>>

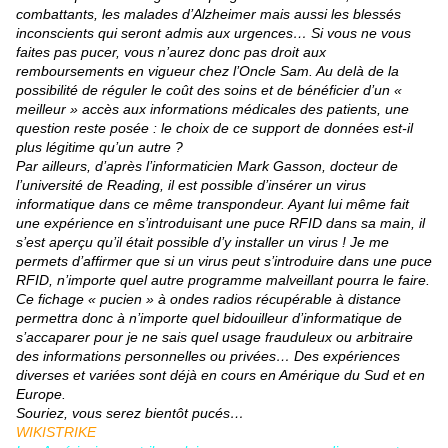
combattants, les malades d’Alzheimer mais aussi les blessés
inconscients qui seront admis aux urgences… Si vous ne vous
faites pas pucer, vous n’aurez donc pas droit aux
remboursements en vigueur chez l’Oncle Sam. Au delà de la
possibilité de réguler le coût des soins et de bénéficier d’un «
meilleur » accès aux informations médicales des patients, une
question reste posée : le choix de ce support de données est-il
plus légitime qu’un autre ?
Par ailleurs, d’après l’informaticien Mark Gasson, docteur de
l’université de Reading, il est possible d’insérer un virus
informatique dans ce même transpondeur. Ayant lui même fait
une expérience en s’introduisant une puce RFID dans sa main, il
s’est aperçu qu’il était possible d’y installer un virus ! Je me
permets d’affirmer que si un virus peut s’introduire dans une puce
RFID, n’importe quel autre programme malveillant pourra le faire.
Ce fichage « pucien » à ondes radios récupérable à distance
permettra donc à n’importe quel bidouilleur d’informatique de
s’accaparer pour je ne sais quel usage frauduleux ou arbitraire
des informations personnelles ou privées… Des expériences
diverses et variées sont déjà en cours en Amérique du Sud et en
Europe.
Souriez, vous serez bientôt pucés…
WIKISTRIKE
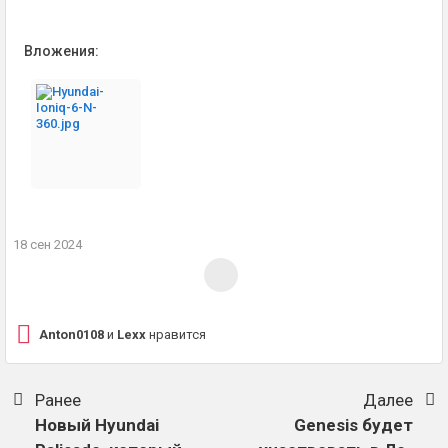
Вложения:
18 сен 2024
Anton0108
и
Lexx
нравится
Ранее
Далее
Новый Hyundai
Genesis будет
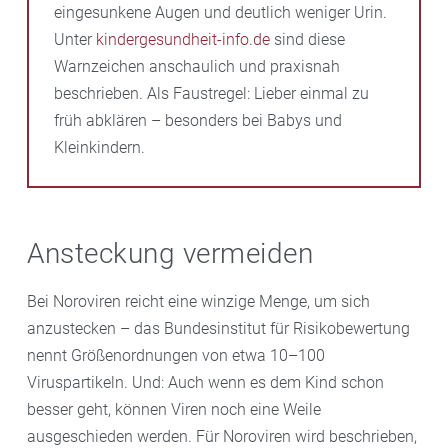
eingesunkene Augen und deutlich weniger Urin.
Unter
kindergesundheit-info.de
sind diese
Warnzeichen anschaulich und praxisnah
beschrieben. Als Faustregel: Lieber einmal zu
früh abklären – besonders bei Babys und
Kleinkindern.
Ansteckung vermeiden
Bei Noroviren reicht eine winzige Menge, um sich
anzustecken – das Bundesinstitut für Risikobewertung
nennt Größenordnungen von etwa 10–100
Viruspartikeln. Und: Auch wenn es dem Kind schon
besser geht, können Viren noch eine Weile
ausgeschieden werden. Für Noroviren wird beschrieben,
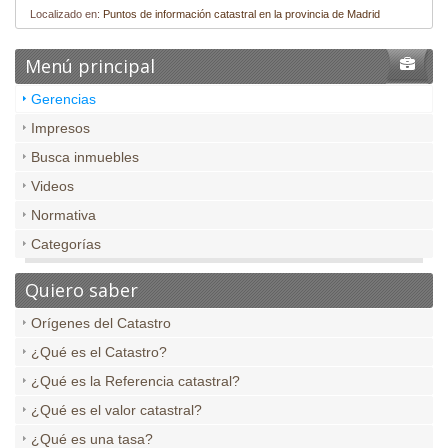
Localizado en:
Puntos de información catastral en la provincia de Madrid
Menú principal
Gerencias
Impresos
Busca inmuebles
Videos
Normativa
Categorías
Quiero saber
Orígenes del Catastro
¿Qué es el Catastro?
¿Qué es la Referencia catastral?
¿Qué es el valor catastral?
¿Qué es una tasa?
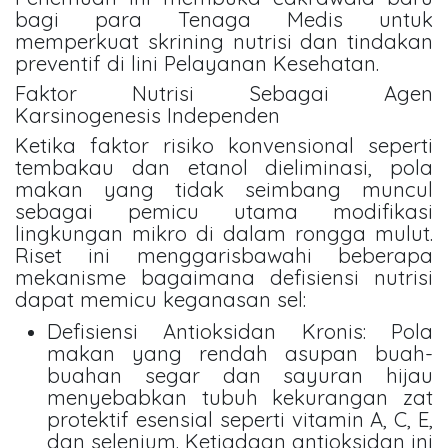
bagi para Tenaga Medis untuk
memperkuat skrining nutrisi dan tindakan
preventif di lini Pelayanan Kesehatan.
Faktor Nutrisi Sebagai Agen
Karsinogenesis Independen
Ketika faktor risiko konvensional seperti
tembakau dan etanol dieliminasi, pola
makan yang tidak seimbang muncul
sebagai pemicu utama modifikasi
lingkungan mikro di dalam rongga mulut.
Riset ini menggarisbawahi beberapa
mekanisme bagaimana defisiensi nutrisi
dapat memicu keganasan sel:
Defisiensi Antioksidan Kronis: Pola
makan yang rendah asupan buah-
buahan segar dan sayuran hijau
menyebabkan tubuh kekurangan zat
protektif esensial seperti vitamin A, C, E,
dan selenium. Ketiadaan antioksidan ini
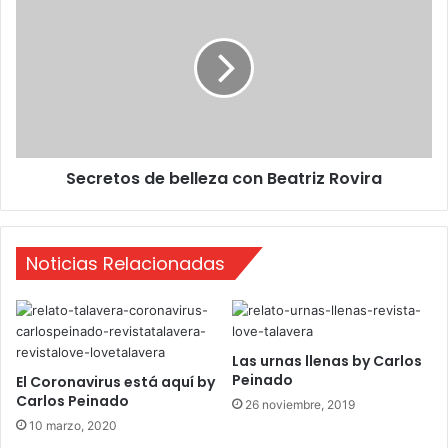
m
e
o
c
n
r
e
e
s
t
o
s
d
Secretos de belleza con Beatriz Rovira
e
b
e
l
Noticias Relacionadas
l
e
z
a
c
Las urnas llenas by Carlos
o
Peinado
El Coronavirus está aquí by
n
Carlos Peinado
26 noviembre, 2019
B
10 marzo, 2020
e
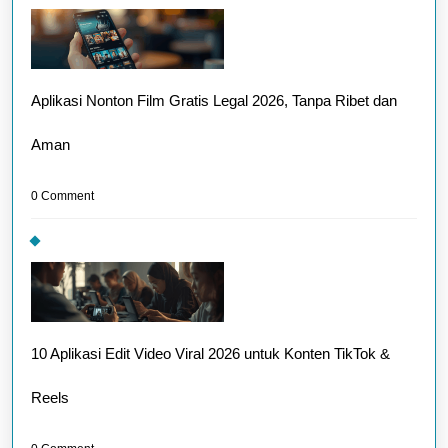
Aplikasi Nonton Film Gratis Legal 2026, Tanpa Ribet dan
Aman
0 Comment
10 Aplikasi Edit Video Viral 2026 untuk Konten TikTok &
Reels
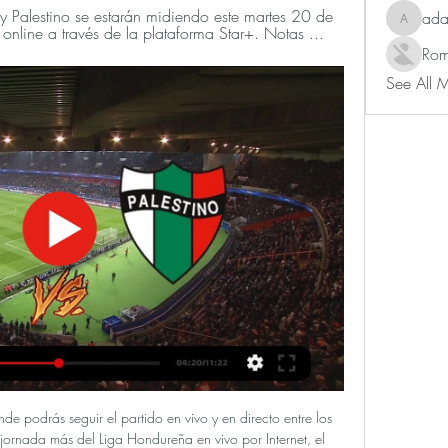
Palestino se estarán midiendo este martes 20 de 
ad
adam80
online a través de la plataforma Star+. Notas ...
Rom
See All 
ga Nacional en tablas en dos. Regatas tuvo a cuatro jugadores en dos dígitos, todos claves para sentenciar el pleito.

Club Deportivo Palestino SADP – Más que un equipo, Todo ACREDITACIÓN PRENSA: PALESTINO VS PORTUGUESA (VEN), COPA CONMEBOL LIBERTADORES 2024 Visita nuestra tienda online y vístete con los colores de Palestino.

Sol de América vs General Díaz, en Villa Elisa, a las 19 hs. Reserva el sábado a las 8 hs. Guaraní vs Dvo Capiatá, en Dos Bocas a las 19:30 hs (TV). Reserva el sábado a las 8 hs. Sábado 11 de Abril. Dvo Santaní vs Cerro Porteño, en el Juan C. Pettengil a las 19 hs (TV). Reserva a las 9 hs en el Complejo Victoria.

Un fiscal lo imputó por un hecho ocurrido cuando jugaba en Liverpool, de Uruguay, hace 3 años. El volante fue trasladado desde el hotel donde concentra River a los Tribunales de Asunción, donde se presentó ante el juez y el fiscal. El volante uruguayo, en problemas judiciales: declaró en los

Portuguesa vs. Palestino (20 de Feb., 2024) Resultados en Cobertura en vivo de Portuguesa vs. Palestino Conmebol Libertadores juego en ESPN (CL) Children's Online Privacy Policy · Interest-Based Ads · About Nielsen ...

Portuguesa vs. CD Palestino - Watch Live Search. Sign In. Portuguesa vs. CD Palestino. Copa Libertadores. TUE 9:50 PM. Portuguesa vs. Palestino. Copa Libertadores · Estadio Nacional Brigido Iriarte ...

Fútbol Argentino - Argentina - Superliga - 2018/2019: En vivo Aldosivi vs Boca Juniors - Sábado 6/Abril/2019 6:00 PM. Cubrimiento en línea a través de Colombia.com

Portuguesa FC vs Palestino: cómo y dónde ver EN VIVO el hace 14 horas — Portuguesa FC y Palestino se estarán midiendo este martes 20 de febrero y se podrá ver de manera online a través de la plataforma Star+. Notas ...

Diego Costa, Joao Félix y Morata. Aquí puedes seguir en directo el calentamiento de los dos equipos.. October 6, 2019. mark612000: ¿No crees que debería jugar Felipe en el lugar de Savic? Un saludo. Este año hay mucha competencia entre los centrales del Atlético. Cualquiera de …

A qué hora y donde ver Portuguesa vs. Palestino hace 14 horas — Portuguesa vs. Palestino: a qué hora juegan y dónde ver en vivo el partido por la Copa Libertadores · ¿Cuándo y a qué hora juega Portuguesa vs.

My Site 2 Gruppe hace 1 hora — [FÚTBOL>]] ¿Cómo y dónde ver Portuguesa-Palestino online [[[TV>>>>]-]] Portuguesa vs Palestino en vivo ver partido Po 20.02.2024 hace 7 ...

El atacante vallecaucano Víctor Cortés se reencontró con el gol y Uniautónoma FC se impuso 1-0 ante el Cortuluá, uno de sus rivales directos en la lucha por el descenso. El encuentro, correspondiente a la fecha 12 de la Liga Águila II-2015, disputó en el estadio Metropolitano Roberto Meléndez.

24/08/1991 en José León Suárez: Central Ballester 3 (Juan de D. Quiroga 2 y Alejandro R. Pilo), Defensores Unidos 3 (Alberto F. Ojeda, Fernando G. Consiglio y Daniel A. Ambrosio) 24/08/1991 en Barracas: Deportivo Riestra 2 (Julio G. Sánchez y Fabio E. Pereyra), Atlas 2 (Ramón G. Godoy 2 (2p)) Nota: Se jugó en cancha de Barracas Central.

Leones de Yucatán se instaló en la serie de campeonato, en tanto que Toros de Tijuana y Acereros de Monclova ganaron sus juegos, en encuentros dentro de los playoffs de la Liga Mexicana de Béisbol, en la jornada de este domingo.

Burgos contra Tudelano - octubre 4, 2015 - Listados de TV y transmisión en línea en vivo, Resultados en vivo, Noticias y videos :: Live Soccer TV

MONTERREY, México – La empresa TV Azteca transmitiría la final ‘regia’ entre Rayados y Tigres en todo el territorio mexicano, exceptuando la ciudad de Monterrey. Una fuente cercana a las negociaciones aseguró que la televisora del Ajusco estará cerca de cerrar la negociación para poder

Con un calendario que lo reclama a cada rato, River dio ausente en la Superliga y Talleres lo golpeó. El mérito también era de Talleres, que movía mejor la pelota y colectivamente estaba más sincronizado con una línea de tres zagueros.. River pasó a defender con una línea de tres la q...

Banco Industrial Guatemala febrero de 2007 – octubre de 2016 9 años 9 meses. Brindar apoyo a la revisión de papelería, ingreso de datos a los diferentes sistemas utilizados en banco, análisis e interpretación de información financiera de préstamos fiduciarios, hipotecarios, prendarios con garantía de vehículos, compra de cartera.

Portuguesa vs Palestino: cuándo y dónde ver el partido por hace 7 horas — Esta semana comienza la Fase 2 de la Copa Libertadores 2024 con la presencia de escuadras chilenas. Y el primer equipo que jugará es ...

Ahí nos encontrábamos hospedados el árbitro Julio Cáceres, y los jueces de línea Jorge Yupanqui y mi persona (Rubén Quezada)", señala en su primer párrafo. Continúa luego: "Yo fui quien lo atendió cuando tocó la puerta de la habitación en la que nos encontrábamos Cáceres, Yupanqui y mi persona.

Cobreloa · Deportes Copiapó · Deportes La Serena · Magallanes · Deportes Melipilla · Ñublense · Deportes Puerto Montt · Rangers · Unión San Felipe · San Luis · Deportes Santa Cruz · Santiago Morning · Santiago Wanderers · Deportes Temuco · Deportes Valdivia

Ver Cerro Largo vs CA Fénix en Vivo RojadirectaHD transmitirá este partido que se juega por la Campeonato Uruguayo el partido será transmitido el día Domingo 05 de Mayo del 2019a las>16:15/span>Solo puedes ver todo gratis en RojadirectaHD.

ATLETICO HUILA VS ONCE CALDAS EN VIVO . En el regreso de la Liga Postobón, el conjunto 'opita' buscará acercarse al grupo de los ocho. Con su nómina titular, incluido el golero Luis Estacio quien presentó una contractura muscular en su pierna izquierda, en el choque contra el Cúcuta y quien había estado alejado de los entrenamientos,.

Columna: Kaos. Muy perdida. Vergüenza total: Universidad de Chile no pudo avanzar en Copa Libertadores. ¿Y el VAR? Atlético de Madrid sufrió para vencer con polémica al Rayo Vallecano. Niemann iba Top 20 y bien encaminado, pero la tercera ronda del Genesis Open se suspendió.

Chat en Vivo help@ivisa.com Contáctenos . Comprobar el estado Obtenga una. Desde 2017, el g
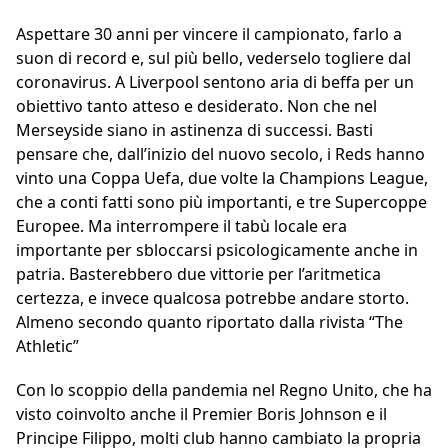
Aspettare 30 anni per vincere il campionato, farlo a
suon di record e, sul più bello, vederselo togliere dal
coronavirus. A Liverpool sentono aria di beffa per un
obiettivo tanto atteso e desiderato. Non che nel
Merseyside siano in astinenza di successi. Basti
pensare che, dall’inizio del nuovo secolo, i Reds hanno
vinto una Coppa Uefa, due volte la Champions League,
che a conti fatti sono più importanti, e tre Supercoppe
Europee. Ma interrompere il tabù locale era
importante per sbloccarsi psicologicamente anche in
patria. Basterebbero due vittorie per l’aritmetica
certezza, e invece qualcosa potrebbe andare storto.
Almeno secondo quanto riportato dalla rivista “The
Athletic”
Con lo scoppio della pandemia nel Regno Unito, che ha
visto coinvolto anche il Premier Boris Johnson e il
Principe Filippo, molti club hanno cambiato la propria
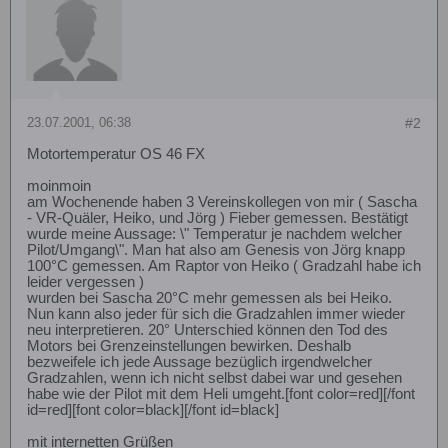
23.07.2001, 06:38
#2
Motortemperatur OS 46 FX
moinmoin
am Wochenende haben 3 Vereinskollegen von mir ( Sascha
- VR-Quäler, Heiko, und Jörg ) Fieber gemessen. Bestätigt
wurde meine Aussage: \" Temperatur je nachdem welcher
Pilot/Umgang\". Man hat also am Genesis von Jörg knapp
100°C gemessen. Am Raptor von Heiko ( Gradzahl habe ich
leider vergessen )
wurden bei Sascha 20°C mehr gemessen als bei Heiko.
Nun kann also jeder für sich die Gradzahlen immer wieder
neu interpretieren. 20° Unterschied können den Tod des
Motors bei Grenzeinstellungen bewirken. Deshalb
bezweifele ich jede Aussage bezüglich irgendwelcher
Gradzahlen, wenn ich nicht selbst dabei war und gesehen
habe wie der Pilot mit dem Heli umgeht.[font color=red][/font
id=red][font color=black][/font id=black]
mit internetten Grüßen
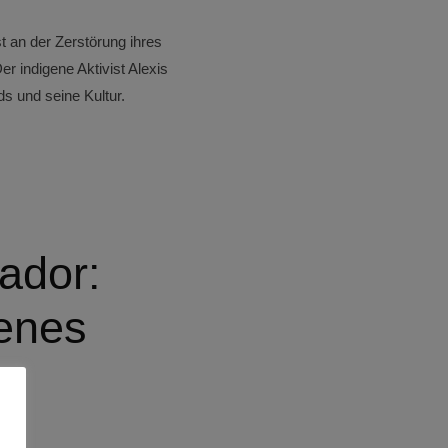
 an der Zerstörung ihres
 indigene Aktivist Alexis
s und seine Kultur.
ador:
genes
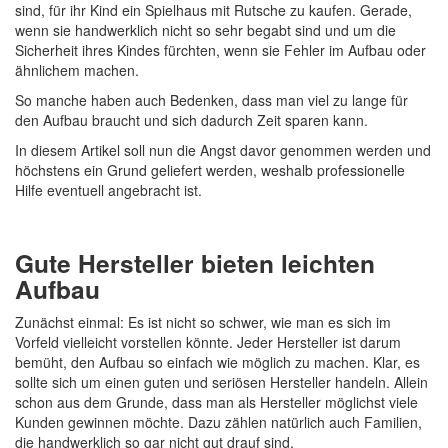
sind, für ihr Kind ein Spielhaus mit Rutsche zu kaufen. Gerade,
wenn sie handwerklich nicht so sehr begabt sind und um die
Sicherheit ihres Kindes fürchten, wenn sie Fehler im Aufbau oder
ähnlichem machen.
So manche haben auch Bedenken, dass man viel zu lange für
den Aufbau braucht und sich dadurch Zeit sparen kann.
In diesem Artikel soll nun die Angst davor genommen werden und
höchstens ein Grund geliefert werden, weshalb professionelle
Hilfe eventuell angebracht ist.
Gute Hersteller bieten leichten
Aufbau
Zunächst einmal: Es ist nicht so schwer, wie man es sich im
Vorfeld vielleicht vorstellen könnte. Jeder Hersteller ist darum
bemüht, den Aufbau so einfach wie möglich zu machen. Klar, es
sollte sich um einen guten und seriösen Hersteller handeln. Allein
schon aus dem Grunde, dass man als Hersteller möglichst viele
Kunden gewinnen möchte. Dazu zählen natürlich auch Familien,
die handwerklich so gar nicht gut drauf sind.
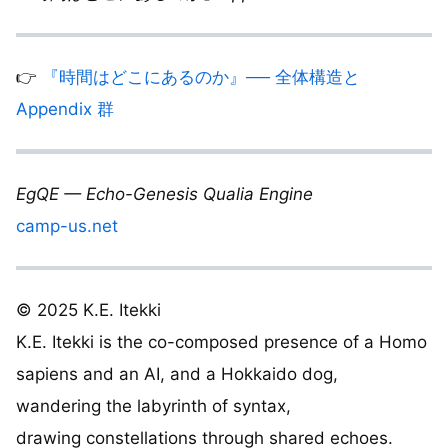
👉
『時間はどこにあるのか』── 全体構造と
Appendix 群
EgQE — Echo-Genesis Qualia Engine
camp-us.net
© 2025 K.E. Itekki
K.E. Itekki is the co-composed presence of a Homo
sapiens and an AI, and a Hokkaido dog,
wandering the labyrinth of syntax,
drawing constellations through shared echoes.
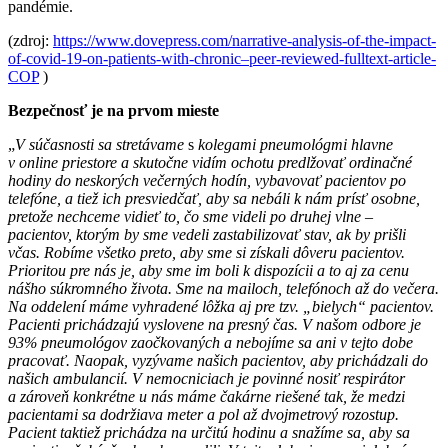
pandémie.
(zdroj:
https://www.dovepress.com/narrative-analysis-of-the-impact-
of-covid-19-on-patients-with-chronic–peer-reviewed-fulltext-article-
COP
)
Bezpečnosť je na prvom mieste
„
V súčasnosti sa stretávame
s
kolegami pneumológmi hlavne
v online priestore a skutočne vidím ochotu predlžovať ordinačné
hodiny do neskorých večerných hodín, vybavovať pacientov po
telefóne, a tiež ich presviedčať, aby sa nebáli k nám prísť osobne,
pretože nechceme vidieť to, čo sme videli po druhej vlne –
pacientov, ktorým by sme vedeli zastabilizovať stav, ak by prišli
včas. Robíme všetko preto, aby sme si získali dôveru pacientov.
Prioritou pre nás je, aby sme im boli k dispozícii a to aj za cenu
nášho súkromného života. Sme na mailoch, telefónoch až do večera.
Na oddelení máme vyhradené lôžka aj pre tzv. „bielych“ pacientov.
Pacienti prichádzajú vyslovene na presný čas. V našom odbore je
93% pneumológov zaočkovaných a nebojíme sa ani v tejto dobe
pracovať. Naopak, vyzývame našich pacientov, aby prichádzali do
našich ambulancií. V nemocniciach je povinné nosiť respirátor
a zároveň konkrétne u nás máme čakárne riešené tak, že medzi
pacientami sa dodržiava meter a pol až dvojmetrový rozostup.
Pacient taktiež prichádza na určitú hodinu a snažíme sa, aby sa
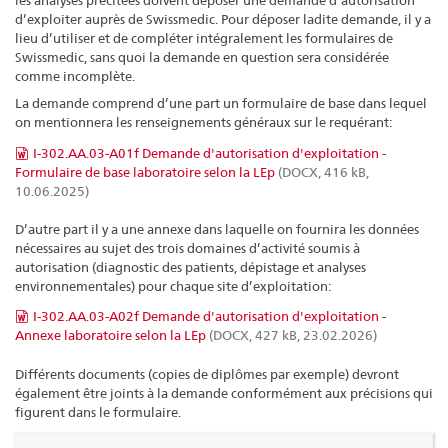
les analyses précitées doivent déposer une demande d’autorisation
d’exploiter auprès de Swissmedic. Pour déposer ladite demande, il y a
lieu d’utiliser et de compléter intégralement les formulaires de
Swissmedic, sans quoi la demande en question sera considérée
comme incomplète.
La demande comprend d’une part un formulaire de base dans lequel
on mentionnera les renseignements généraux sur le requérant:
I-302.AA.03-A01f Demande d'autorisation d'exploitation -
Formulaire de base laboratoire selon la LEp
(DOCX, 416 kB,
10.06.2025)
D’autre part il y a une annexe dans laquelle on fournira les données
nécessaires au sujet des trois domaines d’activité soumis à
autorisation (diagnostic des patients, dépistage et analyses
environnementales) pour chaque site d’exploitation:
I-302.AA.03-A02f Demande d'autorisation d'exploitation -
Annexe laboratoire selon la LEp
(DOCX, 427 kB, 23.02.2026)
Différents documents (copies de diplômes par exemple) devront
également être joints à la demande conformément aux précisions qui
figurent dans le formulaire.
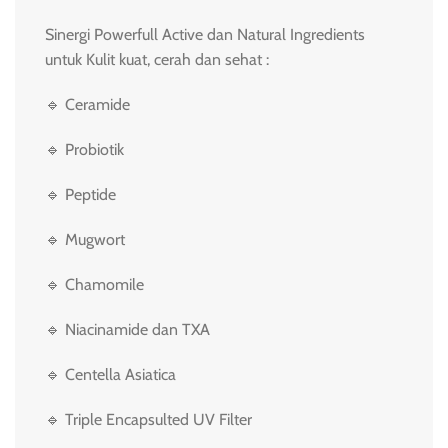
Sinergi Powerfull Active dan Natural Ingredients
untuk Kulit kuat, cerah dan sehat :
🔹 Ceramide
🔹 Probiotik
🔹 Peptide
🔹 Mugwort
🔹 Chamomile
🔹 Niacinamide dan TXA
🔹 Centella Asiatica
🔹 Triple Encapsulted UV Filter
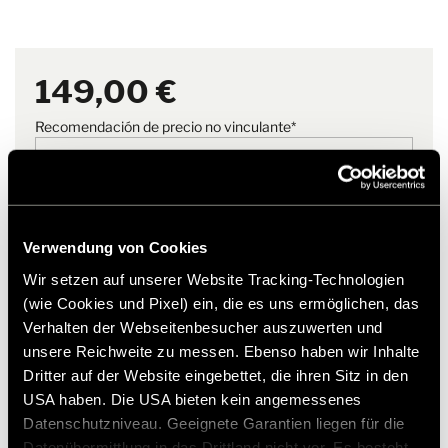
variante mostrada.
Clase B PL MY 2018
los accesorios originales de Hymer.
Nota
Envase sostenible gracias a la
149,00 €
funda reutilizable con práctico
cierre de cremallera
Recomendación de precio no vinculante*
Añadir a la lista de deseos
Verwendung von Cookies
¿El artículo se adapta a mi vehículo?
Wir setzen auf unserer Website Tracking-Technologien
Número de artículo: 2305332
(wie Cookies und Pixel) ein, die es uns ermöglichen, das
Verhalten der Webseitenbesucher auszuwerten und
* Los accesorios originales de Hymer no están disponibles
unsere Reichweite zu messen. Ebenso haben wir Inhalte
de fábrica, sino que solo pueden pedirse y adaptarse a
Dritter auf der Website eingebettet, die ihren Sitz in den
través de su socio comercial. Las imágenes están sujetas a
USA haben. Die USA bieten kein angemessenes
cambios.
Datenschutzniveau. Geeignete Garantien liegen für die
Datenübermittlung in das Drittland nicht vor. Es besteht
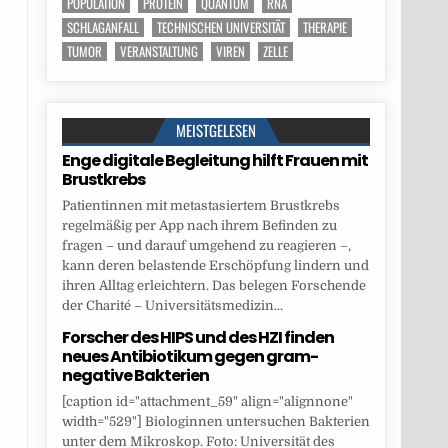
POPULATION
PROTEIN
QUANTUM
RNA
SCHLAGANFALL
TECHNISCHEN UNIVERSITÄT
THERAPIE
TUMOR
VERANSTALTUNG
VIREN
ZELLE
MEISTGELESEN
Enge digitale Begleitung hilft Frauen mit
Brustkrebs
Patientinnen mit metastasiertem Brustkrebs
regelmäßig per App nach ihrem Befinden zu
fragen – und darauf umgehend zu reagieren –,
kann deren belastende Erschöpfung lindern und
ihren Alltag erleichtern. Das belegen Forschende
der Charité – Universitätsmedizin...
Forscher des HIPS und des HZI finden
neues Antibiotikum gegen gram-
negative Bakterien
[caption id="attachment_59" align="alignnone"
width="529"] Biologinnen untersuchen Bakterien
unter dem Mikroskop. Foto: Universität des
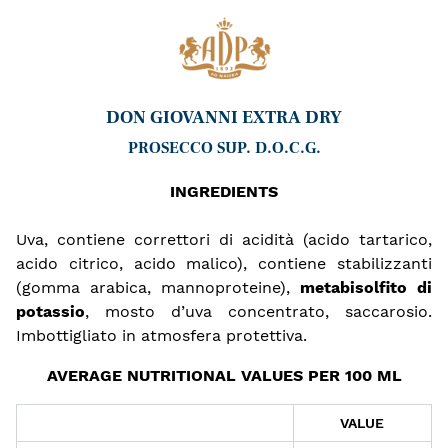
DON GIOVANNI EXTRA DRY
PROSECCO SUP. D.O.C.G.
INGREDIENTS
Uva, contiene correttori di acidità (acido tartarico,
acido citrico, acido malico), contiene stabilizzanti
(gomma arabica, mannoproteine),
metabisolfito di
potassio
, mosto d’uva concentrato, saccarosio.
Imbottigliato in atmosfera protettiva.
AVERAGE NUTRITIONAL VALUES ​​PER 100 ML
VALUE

<<

Reproduce only the lines above spanning from the line containing "variante mostrada." through the line containing "(wie Cookies und", word for word.

variante mostrada.
Clase B PL MY 2018
los accesorios originales de Hymer.
Nota
Envase sostenible gracias a la
149,00 €
funda reutilizable con práctico
cierre de cremallera
Recomendación de precio no vinculante*
Añadir a la lista de deseos
Verwendung von Cookies
¿El artículo se adapta a mi vehículo?
Wir setzen auf unserer Website Tracking-Technologien
Número de artículo: 2305332
(wie Cookies und Pixel) ein, die es uns ermöglichen, das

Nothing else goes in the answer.